▶ [WHAT YOU NEED TO DO]: Go line by line through the data and copy those with the word "complex".

# # # #

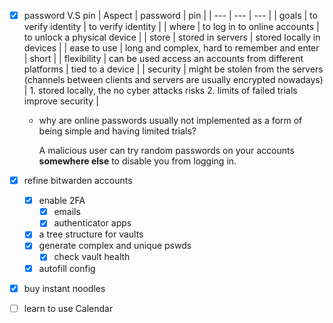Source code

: - [x] password V.S pin
	| Aspect | password | pin |
	| --- | --- | --- |
	| goals | to verify identity | to verify identity |
	| where | to log in to online accounts | to unlock a physical device |
	| store | stored in servers | stored locally in devices |
	| ease to use | long and complex, hard to remember and enter | short |
	| flexibility | can be used access an accounts from different platforms | tied to a device |
	| security | might be stolen from the servers (channels between clients and servers are usually encrypted nowadays) | 1. stored locally, the no cyber attacks risks 2. limits of failed trials improve security |

	- why are online passwords usually not implemented as a form of being simple and having limited trials?
	
		A malicious user can try random passwords on your accounts **somewhere else** to disable you from logging in.
		  
- [x] refine bitwarden accounts
	- [x] enable 2FA
		- [x] emails
		- [x] authenticator apps
	- [x] a tree structure for vaults
	- [x] generate complex and unique pswds
		- [x] check vault health
	- [x] autofill config
- [x] buy instant noodles
- [ ] learn to use Calendar
<!--stackedit_data:
eyJoaXN0b3J5IjpbLTEyOTQyOTIwOTZdfQ==
-->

# # # #

▶ [RESULT OF THE TASK]:
	| ease to use | long and complex, hard to remember and enter | short |
	- [x] generate complex and unique pswds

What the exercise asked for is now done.